Furcal deal opens spot for Gordon

With Rafael Furcal again out of the way, let the Dee Gordon era officially begin, well, again. The Los Angeles Dodgers traded the veteran shortstop to the St. Louis Cardinals for a minor league outfielder on Sunday. That would open up the starting job officially for the 23-year-old, rail-thin rookie. Furcal will start for the Cardinals. Do either of these players have value in ESPN standard leagues?

Well, I'm generally not the one to trust raw rookies, and Gordon seemed awfully overwhelmed at the plate last month. He started quickly when initially promoted but went into a 5-for-39 funk and the return of a healthy Furcal from the disabled list earned Gordon a return trip to Triple-A Albuquerque. It's clear the lefty hitter can steal a lot of bases, but it's far less certain that he can actually reach base enough. Frankly, I don't think investing in Gordon for 2011 is a very good idea. He might steal double digit bases, but he has no power and he's more likely to hurt your batting average than help it.

Furcal is hitting .197 this season, a campaign sullied by a pair of trips to the disabled list, but he has raised his batting average 32 points in the past week, and attempted three stolen bases (he was successful twice). Apparently, Furcal is healthy, which is awesome, but based on his past few seasons likely short-lived. Furcal hit .300 with eight home runs and 22 stolen bases in only 97 games a year ago, so the skills are still there, and let's face it, the Cardinals are desperate for a shortstop. Ryan Theriot has been playing second base, and despite a big game Saturday with four hits hasn't been the prototypical leadoff hitter (.320 OBP). Daniel Descalso has been playing shortstop recently, but he's clearly not a shortstop. Furcal would be an upgrade.
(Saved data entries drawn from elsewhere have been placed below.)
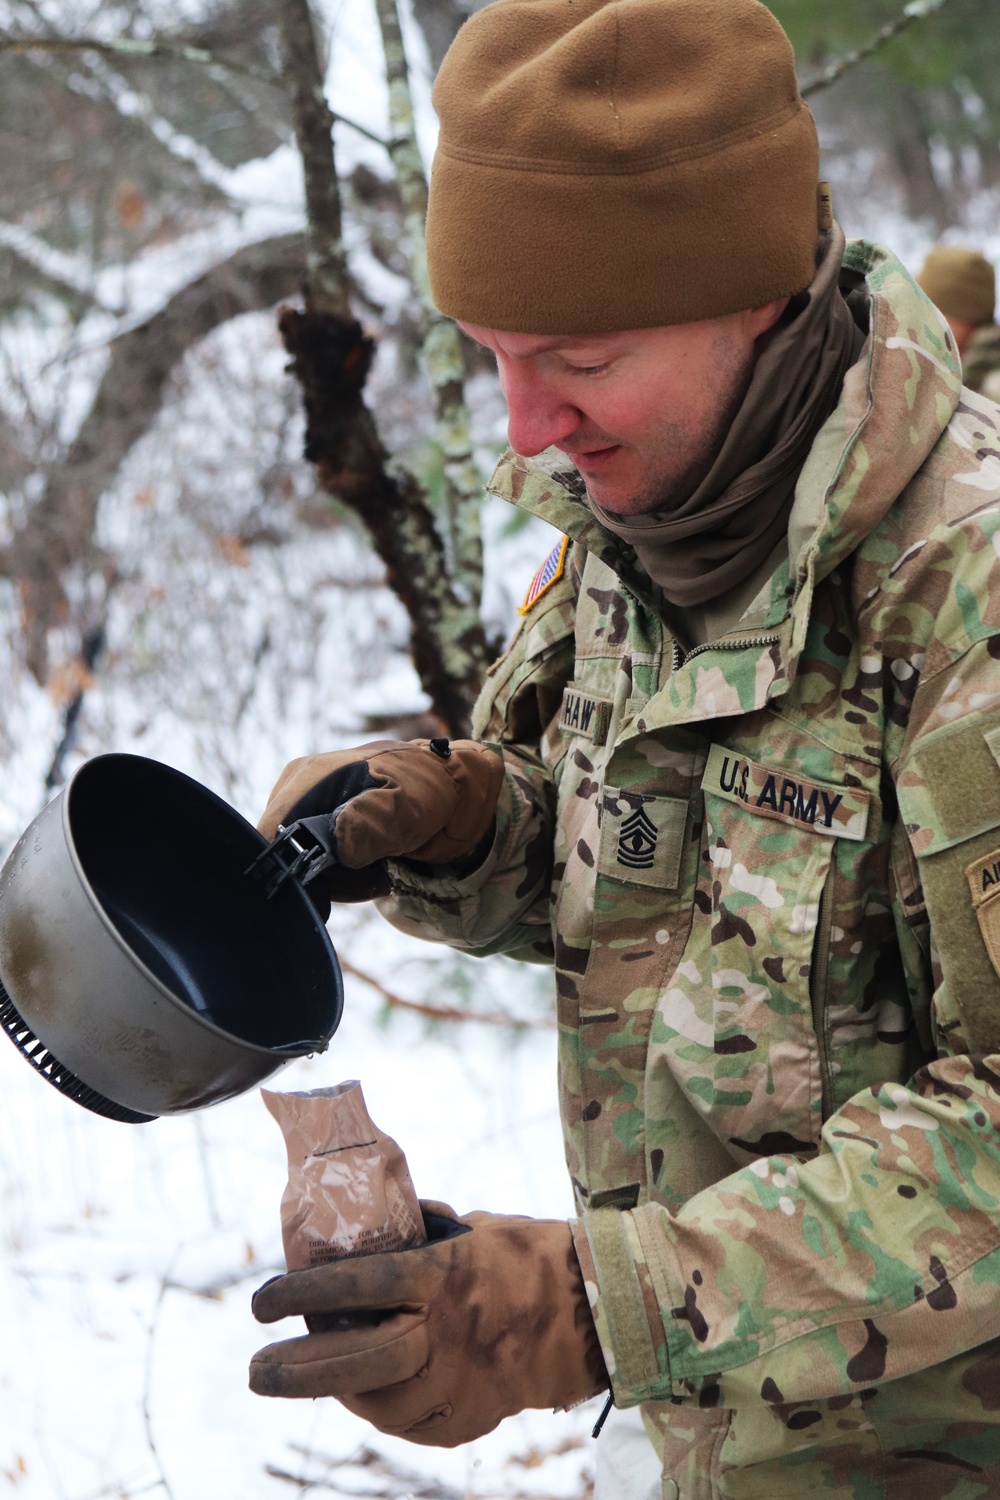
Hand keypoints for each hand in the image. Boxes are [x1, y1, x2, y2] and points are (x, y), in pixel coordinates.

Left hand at [249, 1204, 606, 1446]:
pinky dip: (380, 1409)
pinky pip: (407, 1422)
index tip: (263, 1300)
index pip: (359, 1285)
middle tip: (256, 1369)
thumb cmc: (527, 1258)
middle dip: (297, 1369)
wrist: (591, 1316)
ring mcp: (456, 1383)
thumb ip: (420, 1238)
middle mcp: (444, 1334)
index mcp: (442, 1277)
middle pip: (356, 1360)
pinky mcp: (466, 1419)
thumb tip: (374, 1225)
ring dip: (336, 1390)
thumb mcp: (472, 1230)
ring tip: (306, 1377)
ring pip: (375, 1401)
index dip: (305, 1294)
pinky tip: (365, 1394)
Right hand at [257, 738, 504, 902]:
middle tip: (371, 870)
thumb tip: (338, 843)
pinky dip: (347, 875)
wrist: (456, 792)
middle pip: (284, 856)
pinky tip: (375, 865)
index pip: (268, 836)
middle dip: (324, 876)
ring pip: (304, 866)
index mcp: (307, 778)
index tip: (325, 887)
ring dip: (341, 879)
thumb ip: (373, 822)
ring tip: (379, 866)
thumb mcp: (408, 806)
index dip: (290, 868)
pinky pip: (320, 866)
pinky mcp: (322, 830)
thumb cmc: (431, 790)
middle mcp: (297, 792)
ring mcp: (308, 811)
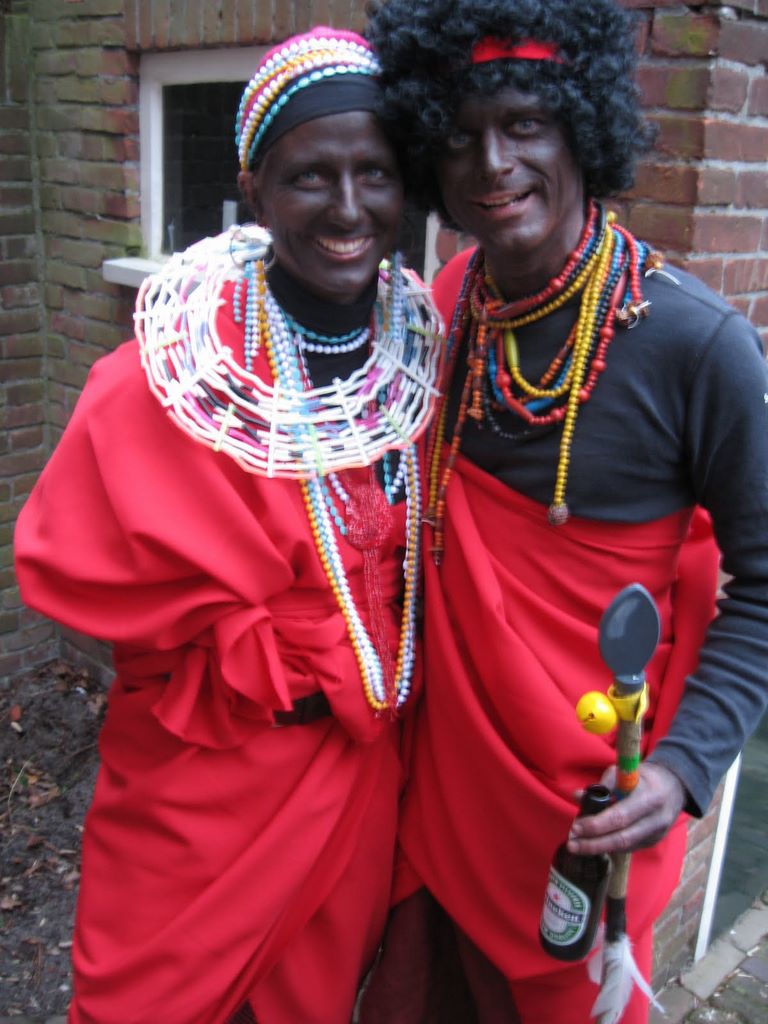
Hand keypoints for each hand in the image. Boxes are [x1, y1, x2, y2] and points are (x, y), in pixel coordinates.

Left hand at [566, 763, 685, 855]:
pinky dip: (610, 846)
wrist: (675, 786)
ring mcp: (657, 834)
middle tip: (572, 843)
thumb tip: (577, 796)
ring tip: (577, 845)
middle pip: (622, 840)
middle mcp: (656, 820)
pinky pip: (630, 847)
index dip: (596, 825)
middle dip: (594, 844)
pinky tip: (594, 844)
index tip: (576, 827)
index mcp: (650, 798)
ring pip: (625, 847)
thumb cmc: (645, 776)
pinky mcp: (654, 841)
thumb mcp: (626, 771)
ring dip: (599, 847)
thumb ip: (602, 784)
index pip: (620, 817)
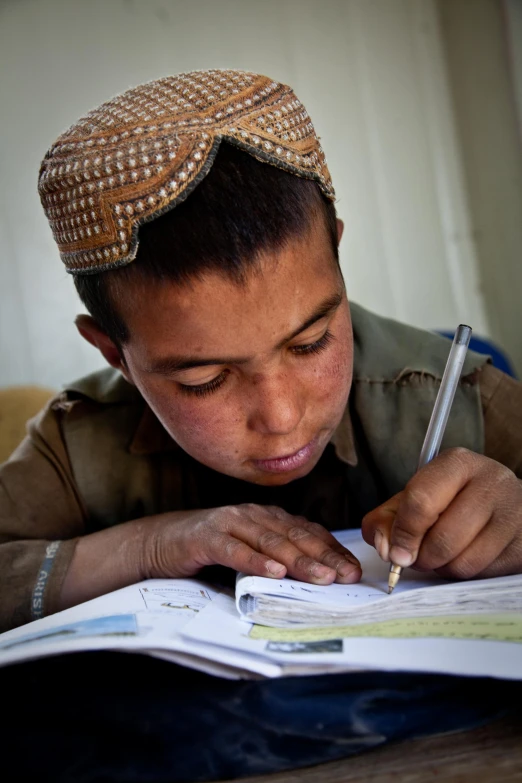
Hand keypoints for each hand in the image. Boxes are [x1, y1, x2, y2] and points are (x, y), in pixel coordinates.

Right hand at [144, 504, 361, 584]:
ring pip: (270, 542)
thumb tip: (317, 580)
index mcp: (267, 517)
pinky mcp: (207, 538)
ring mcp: (230, 523)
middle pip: (294, 536)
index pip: (307, 532)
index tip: (353, 570)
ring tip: (321, 577)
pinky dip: (256, 562)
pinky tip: (274, 573)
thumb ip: (277, 559)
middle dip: (324, 556)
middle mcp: (253, 515)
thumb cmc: (211, 549)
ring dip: (298, 560)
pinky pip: (235, 550)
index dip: (332, 549)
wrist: (161, 541)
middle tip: (346, 576)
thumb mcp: (250, 552)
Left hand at [362, 448, 521, 578]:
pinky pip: (483, 573)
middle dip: (422, 557)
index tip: (395, 553)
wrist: (505, 504)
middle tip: (418, 558)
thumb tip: (384, 547)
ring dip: (443, 568)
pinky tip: (465, 556)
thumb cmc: (454, 500)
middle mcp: (490, 481)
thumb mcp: (416, 497)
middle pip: (442, 538)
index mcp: (457, 463)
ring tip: (442, 554)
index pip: (421, 501)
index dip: (403, 533)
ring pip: (463, 561)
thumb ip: (387, 518)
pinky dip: (466, 573)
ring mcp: (513, 512)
In fact, Cardinals manager Tony LaRussa is likely to install Furcal at the top of his lineup, which is a good thing for Furcal's value. The team's middle of the order has been very productive this season, but the team's No. 1 hitters really haven't hit. Cardinals leadoff hitters rank tied for 28th in baseball in runs scored, and feature a .308 OBP. Furcal posted a .366 OBP a year ago.
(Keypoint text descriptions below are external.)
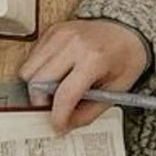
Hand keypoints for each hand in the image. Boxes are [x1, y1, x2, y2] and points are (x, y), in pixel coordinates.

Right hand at [18, 18, 149, 130]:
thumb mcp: (116, 91)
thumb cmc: (125, 58)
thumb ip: (89, 112)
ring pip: (28, 71)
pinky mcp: (51, 32)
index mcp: (94, 58)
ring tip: (54, 90)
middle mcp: (73, 44)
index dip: (58, 117)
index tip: (57, 126)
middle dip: (41, 102)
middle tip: (54, 108)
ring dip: (36, 87)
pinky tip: (55, 74)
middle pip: (37, 83)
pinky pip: (31, 59)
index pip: (64, 95)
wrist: (127, 29)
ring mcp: (59, 35)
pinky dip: (38, 72)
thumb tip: (65, 125)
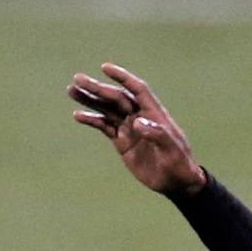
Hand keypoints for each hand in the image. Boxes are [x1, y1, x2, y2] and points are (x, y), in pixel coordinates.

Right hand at [67, 63, 206, 195]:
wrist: (176, 183)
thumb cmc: (180, 166)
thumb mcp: (173, 151)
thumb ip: (158, 135)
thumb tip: (138, 122)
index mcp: (155, 114)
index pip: (138, 90)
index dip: (123, 78)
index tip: (105, 67)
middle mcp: (141, 117)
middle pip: (117, 97)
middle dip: (98, 88)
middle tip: (77, 79)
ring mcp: (130, 128)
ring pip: (107, 109)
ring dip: (90, 99)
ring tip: (71, 90)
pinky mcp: (122, 141)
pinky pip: (104, 127)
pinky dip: (92, 120)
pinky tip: (78, 116)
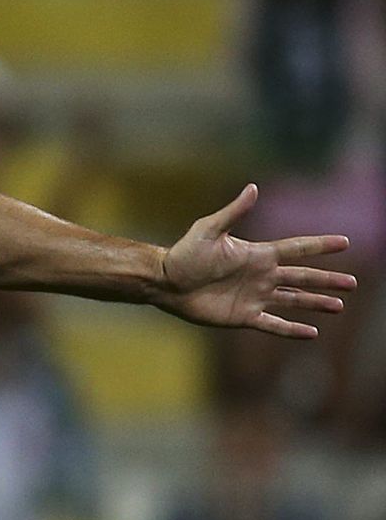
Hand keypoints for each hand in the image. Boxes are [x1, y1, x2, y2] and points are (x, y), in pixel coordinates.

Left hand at [157, 184, 355, 337]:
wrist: (165, 282)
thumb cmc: (184, 254)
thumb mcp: (209, 229)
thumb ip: (234, 212)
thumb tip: (254, 187)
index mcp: (258, 254)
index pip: (297, 248)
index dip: (320, 245)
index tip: (345, 242)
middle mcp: (261, 276)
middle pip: (303, 277)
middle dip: (327, 279)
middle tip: (353, 284)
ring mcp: (254, 297)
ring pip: (294, 300)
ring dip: (316, 303)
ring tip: (339, 306)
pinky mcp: (243, 317)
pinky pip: (274, 324)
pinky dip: (292, 329)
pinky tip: (312, 332)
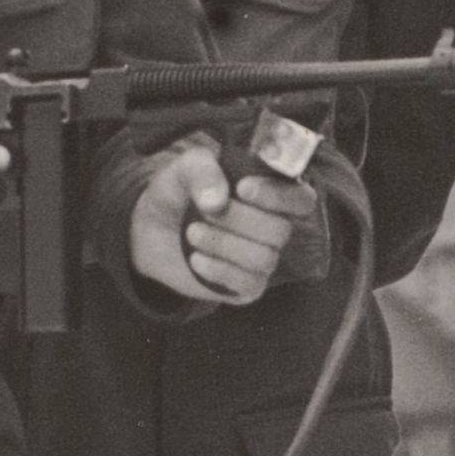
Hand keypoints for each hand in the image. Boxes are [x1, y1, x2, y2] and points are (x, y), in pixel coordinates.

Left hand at [130, 137, 305, 304]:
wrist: (151, 230)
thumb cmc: (179, 192)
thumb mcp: (184, 168)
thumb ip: (202, 171)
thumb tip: (217, 201)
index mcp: (271, 193)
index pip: (303, 200)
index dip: (278, 196)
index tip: (242, 188)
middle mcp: (275, 227)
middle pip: (281, 231)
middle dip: (237, 220)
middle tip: (203, 212)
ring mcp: (264, 259)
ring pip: (264, 259)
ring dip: (223, 244)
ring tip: (191, 232)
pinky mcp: (248, 287)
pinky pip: (249, 284)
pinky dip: (218, 270)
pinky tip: (195, 258)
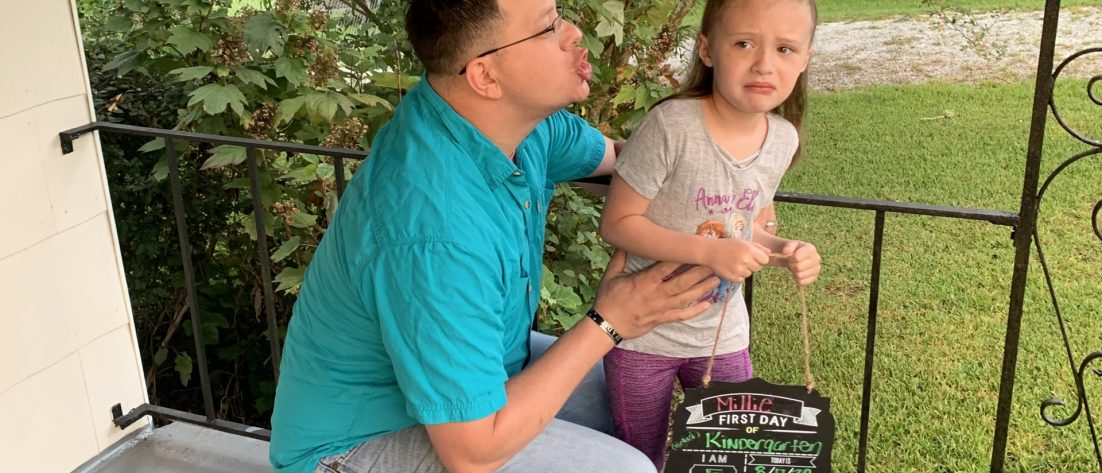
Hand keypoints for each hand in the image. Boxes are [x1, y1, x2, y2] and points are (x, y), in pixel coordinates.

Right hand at [592, 250, 719, 339]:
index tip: (694, 248)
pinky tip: (707, 305)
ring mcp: (660, 308)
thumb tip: (624, 242)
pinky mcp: (661, 319)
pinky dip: (695, 311)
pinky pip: (681, 315)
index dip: (682, 257)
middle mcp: (656, 294)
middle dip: (699, 272)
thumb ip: (619, 258)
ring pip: (686, 298)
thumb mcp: (611, 275)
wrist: (607, 325)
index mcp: (644, 281)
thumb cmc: (608, 299)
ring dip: (702, 289)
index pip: (667, 266)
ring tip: (716, 280)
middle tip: (714, 264)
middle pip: (682, 282)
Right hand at [705, 238, 770, 281]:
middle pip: (758, 268)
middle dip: (752, 265)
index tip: (753, 257)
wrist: (710, 251)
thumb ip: (758, 247)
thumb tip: (770, 253)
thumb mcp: (743, 242)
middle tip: (742, 259)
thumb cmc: (728, 245)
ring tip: (735, 263)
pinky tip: (731, 268)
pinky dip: (737, 275)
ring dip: (744, 270)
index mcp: (749, 250)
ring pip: (749, 274)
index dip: (760, 259)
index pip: (765, 260)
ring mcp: (738, 269)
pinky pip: (741, 279)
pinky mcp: (733, 277)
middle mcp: (745, 260)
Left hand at [777, 240, 820, 285]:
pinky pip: (802, 282)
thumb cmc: (790, 249)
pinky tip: (796, 274)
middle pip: (798, 267)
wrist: (793, 256)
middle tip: (792, 262)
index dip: (790, 259)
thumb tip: (786, 251)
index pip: (797, 257)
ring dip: (794, 272)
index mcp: (811, 249)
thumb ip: (787, 245)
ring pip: (800, 275)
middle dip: (791, 265)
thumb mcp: (788, 244)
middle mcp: (816, 258)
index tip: (790, 256)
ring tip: (795, 267)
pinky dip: (796, 279)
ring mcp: (816, 268)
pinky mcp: (814, 277)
We can't possibly know if Furcal will stay healthy, but I'd call him a person of interest in ESPN standard leagues right away. That doesn't mean I'd cut any of the 100 percent owned shortstops to get him (there are 13 of them), but I'd part with Ian Desmond, Darwin Barney, Maicer Izturis, Orlando Cabrera, Alex Gonzalez, Sean Rodriguez and new teammate Theriot, all of whom are more than 20 percent owned. There is immediate upside here. Furcal is owned in 19.5 percent of ESPN standard leagues. Last season he finished sixth among all shortstops on the ESPN Player Rater. I'm not betting on a return engagement, but the position is weak, and the potential for him to steal and score runs is certainly there.